What is Medical Negligence?
In general terms, the phrase ‘medical negligence’ describes instances of substandard care that has been provided by a qualified healthcare professional (such as a doctor, nurse or surgeon).
In most cases, such instances (in which healthcare providers are found to have failed in their duty of care to you as a patient) will have either caused a debilitating injury or exacerbated the symptoms of an existing condition.
There are many types of medical negligence claim, starting with common instances such as misdiagnosis (such as the failure to diagnose a condition) and errors made during surgery.

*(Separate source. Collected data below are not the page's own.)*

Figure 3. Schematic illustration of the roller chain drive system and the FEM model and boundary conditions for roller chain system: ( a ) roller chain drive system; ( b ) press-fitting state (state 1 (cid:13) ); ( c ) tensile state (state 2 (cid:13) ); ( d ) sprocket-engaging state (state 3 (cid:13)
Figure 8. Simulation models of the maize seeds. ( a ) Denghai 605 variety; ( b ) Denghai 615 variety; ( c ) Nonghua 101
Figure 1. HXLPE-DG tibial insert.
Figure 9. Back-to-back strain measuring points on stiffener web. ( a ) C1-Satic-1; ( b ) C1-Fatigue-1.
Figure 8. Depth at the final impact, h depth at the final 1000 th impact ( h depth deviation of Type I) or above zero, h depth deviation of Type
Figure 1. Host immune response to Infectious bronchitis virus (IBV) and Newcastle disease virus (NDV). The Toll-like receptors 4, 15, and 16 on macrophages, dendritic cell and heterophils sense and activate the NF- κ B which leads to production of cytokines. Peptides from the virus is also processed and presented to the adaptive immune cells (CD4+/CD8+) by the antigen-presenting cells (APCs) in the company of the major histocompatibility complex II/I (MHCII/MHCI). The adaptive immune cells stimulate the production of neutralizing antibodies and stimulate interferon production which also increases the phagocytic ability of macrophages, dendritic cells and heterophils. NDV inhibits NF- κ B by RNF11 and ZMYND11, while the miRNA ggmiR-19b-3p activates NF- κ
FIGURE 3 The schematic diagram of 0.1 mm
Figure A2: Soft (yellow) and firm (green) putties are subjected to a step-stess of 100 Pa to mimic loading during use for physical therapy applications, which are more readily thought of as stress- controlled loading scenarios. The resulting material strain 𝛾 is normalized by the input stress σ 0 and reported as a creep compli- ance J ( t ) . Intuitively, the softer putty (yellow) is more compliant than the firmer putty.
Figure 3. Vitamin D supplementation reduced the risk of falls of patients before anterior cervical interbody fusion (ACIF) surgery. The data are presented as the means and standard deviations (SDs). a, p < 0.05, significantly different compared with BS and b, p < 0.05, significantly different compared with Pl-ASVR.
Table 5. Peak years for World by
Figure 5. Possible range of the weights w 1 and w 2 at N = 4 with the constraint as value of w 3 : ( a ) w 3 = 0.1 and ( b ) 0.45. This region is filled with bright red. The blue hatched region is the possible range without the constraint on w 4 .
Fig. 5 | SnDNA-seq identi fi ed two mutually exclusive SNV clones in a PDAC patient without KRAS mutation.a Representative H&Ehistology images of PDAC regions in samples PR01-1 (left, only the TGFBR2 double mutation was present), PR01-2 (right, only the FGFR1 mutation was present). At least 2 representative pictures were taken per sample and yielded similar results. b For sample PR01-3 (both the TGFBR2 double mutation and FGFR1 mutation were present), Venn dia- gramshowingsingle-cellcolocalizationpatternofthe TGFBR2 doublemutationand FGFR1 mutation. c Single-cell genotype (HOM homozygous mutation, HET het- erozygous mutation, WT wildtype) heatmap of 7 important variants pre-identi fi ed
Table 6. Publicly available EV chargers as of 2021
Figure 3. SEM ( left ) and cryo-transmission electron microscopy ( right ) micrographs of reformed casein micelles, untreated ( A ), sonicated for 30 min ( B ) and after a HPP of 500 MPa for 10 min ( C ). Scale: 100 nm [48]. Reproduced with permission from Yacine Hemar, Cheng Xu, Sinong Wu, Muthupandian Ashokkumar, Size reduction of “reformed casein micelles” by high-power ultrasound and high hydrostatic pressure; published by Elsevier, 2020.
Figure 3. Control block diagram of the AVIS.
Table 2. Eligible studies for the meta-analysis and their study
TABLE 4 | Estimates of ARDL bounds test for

Administering incorrect medication or the wrong dosage also falls within the boundaries of medical negligence, as does inadequate aftercare following surgery, the failure to spot symptoms or the disregarding of a patient’s history.
How Can You Prove a Medical Negligence Claim?
Typically, instances of medical negligence incur significant damages in the form of injury and loss of earnings, which is why medical negligence claims often result in the payment of compensation.
To achieve this, however, you’ll need to meet specific criteria that proves you’ve been the victim of clinical negligence or medical incompetence. You must also bring your case within three years of a relevant event, or the date that your symptoms first became apparent.
But what proof do you need to successfully pursue a claim? Firstly, you’ll need to demonstrate that you’ve actively been harmed by the actions of a healthcare provider that you had a relationship with.
This includes demonstrating that the healthcare provider in question had a duty of care towards you, while utilising medical records to prove that their failure to uphold this directly resulted in injury or illness.
The latter point is key, as the breach of the provider’s duty of care must have either caused or directly contributed to your physical harm, along with any associated loss of earnings or subsequent medical costs.
Usually, you’ll need help from a specialist medical negligence solicitor to help collate the relevant information and prove your case, especially within the requisite timeframe.
Similarly, this type of legal expert will help to negotiate a compensation payout, in relation to the details of your claim and with a view to avoiding a time-consuming court case.